Exports on hold: Govt slow to react to costly transporters’ strike

Business community says billions have been lost already.


Farhan Zaheer December 13, 2012

KARACHI: Exporters are facing a nightmare after transporters launched a countrywide strike a week ago, with the country’s ports jammed with 25,000 containers waiting for trucks.

Exporters of perishable items in particular warned that their products will either become useless, or their orders will be cancelled, if they fail to meet their deadlines.

Wednesday was a busy day for Karachi’s leading exporters – arranging press conferences to explain the catastrophic consequences of the strike – and pointing fingers toward the government for inaction and apparently being unaware of the gravity of the issue, which is critical to the economy.

However, after the ruckus created by the business community, the cabinet finally constituted a two-member committee on Wednesday to negotiate with the transporters. The committee includes Federal Minister for Ports and Shipping, Babar Khan Ghauri.

Ghulam Yaseen Khan, chairperson of the United Goods Transporters Alliance (the representative association of countrywide transporters), told The Express Tribune that they were to meet the committee on Wednesday night.

“The government is now listening to us, which is appreciable,” he said, “I hope the committee will come up with some solutions to end this countrywide strike.”

Khan added that transporters were protesting because of a lack of security on highways, and that their problem was with the National Highway Authority (NHA) and Motorway Police.

“If the government does not accept our legitimate demands, we will stage a sit-in at Port Qasim, a leading port of the country,” he added.

The Motorway Police, however, responsible for regulating traffic on Pakistan’s highways, say that the transporters’ demands are illegitimate. “The transporters are blackmailing the government,” spokesperson Muhammad Javed Chaudhary told The Express Tribune, adding, “They are agitating because we are enforcing motorway laws, especially on the illegal practice of overloading heavy vehicles.”

When asked why the government did not take up this issue for over a week, he replied that they were professionals and were just following highway laws. “If we do not stop these prevalent illegal practices, this overloading will continue to damage our highways constructed with hard-earned taxpayers’ money,” he added.
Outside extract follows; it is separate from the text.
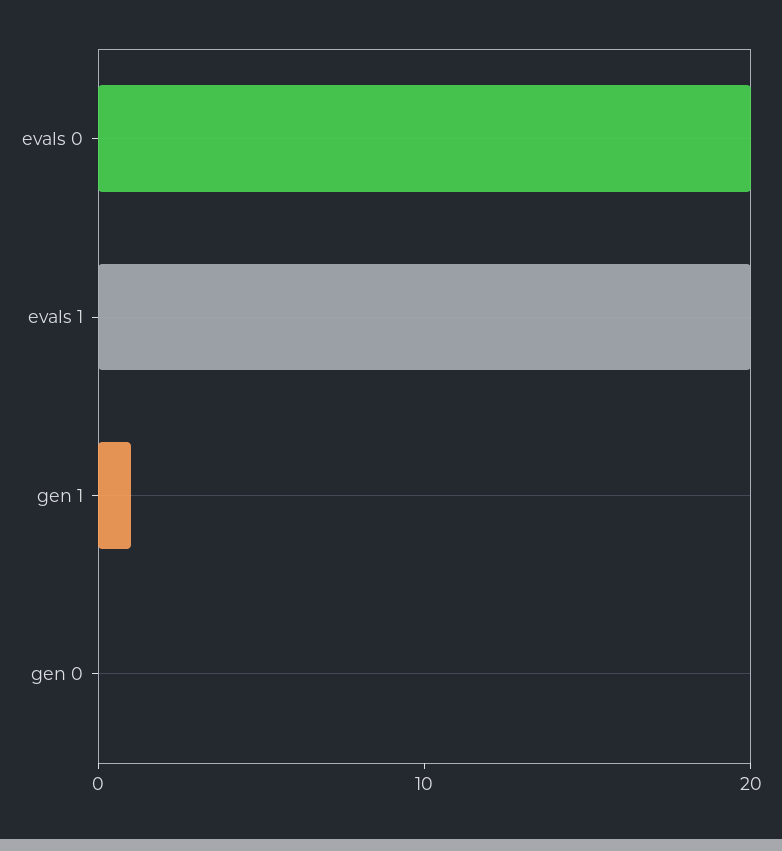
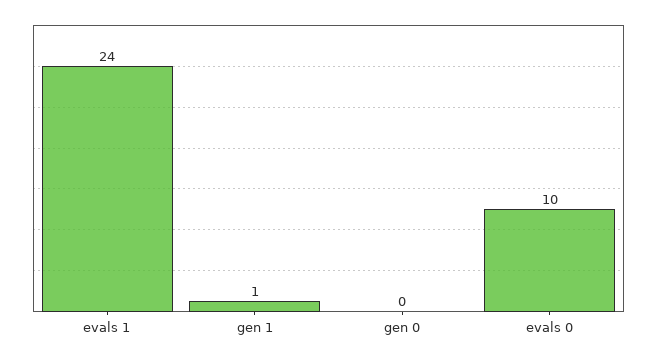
evals 0: 20 -> 10
evals 1: 20 -> 24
A representative of a leading truck maker, requesting anonymity, said that Pakistani transporters do indulge in overloading which actually damages the highways.

Meanwhile, Pakistan Hosiery Manufacturers and Exporters Association Chairman Jawed Bilwani, one of the representatives of nine leading export associations, said during a press conference on Wednesday that the government does not realise the gravity of situation.

December is an important month because the export of textile goods worth billions to Europe and the US takes place over Christmas and the New Year, Bilwani said, adding that it is believed exports worth Rs100 billion (over $1 billion) have been stuck at ports. In the meanwhile, factories are running out of raw materials because of the strike, he explained.

All Pakistan Fruit and Vegetable Exporters, Importers and Merchants Association Chairperson Waheed Ahmed said that the strike has caused losses worth billions of rupees to its members.

Published in The Express Tribune, December 13th, 2012.